## ASSIGNMENT
Your task is to repeat the records exactly from the line containing "Band | Могучка Band |" onward, through the final line.

■ ■ ■ ■

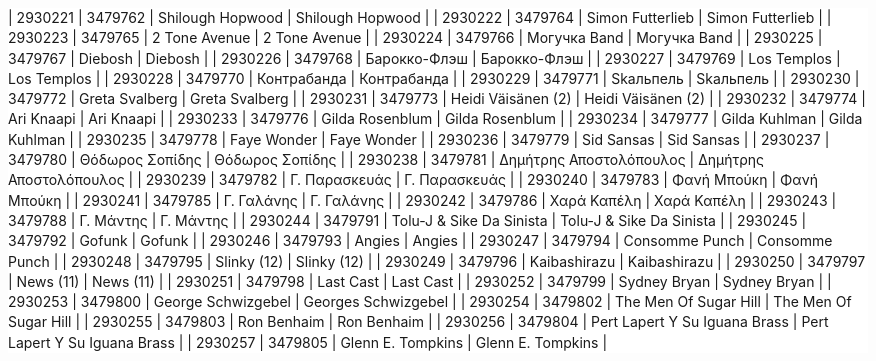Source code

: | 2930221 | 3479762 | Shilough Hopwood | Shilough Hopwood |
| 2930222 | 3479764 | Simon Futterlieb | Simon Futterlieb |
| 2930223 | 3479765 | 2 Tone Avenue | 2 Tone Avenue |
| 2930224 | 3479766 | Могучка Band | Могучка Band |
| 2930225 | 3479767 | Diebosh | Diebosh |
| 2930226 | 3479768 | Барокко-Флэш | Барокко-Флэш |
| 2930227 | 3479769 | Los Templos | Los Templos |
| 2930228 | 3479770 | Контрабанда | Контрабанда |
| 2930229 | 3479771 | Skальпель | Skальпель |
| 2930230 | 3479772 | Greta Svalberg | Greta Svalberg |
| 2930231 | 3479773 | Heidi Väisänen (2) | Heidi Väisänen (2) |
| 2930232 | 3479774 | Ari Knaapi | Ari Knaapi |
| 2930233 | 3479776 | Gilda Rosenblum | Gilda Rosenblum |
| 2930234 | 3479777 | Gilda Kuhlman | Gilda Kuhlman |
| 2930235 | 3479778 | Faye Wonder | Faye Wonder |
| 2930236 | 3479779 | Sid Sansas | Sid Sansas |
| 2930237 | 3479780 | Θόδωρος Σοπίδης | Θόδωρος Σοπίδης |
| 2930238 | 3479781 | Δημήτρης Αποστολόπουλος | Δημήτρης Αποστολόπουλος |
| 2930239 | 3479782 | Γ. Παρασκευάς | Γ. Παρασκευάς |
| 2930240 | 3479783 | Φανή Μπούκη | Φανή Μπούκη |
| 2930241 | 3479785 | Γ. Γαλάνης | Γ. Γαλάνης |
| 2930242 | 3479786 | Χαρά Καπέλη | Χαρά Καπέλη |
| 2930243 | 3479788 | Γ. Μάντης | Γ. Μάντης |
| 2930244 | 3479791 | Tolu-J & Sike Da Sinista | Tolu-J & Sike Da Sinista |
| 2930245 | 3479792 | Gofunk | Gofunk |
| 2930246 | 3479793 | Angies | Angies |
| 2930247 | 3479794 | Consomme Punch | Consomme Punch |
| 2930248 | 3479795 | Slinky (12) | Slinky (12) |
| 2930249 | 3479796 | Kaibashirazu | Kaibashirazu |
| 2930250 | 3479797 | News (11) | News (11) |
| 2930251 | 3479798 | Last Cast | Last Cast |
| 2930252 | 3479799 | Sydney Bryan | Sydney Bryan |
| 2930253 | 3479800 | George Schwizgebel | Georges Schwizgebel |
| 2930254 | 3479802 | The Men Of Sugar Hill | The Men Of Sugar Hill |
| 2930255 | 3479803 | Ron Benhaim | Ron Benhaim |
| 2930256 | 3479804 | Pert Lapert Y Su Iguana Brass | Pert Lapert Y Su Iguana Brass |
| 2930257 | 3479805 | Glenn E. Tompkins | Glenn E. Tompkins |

■ ■ ■ ■

## WRITTEN SOLUTION
| 2930224 | 3479766 | Могучка Band | Могучка Band |
| 2930225 | 3479767 | Diebosh | Diebosh |
| 2930226 | 3479768 | Барокко-Флэш | Барокко-Флэш |
| 2930227 | 3479769 | Los Templos | Los Templos |
| 2930228 | 3479770 | Контрабанда | Контрабанда |
| 2930229 | 3479771 | Skальпель | Skальпель |
| 2930230 | 3479772 | Greta Svalberg | Greta Svalberg |
| 2930231 | 3479773 | Heidi Väisänen (2) | Heidi Väisänen (2) |
| 2930232 | 3479774 | Ari Knaapi | Ari Knaapi |
| 2930233 | 3479776 | Gilda Rosenblum | Gilda Rosenblum |
| 2930234 | 3479777 | Gilda Kuhlman | Gilda Kuhlman |
| 2930235 | 3479778 | Faye Wonder | Faye Wonder |
| 2930236 | 3479779 | Sid Sansas | Sid Sansas |
| 2930237 | 3479780 | Θόδωρος Σοπίδης | Θόδωρος Σοπίδης |
| 2930238 | 3479781 | Δημήτρης Αποστολόπουλος | Δημήτρης Αποστολόπουλος |
| 2930239 | 3479782 | Γ. Παρασκευάς | Γ. Παρασκευάς |
| 2930240 | 3479783 | Φανή Μπούκη | Φανή Μπούκη |
| 2930241 | 3479785 | Γ. Γαλάνης | Γ. Γαλάνης |
| 2930242 | 3479786 | Χαρά Καπέλη | Χαρά Καπέλη |
| 2930243 | 3479788 | Γ. Μάντης | Γ. Μάντης |
| 2930244 | 3479791 | Tolu-J & Sike Da Sinista | Tolu-J & Sike Da Sinista |
| 2930245 | 3479792 | Gofunk | Gofunk |
| 2930246 | 3479793 | Angies | Angies |
| 2930247 | 3479794 | Consomme Punch | Consomme Punch |
| 2930248 | 3479795 | Slinky (12) | Slinky (12) |
| 2930249 | 3479796 | Kaibashirazu | Kaibashirazu |
| 2930250 | 3479797 | News (11) | News (11) |
| 2930251 | 3479798 | Last Cast | Last Cast |
| 2930252 | 3479799 | Sydney Bryan | Sydney Bryan |
| 2930253 | 3479800 | George Schwizgebel | Georges Schwizgebel |
| 2930254 | 3479802 | The Men Of Sugar Hill | The Men Of Sugar Hill |
| 2930255 | 3479803 | Ron Benhaim | Ron Benhaim |
| 2930256 | 3479804 | Pert Lapert Y Su Iguana Brass | Pert Lapert Y Su Iguana Brass |
| 2930257 | 3479805 | Glenn E. Tompkins | Glenn E. Tompkins |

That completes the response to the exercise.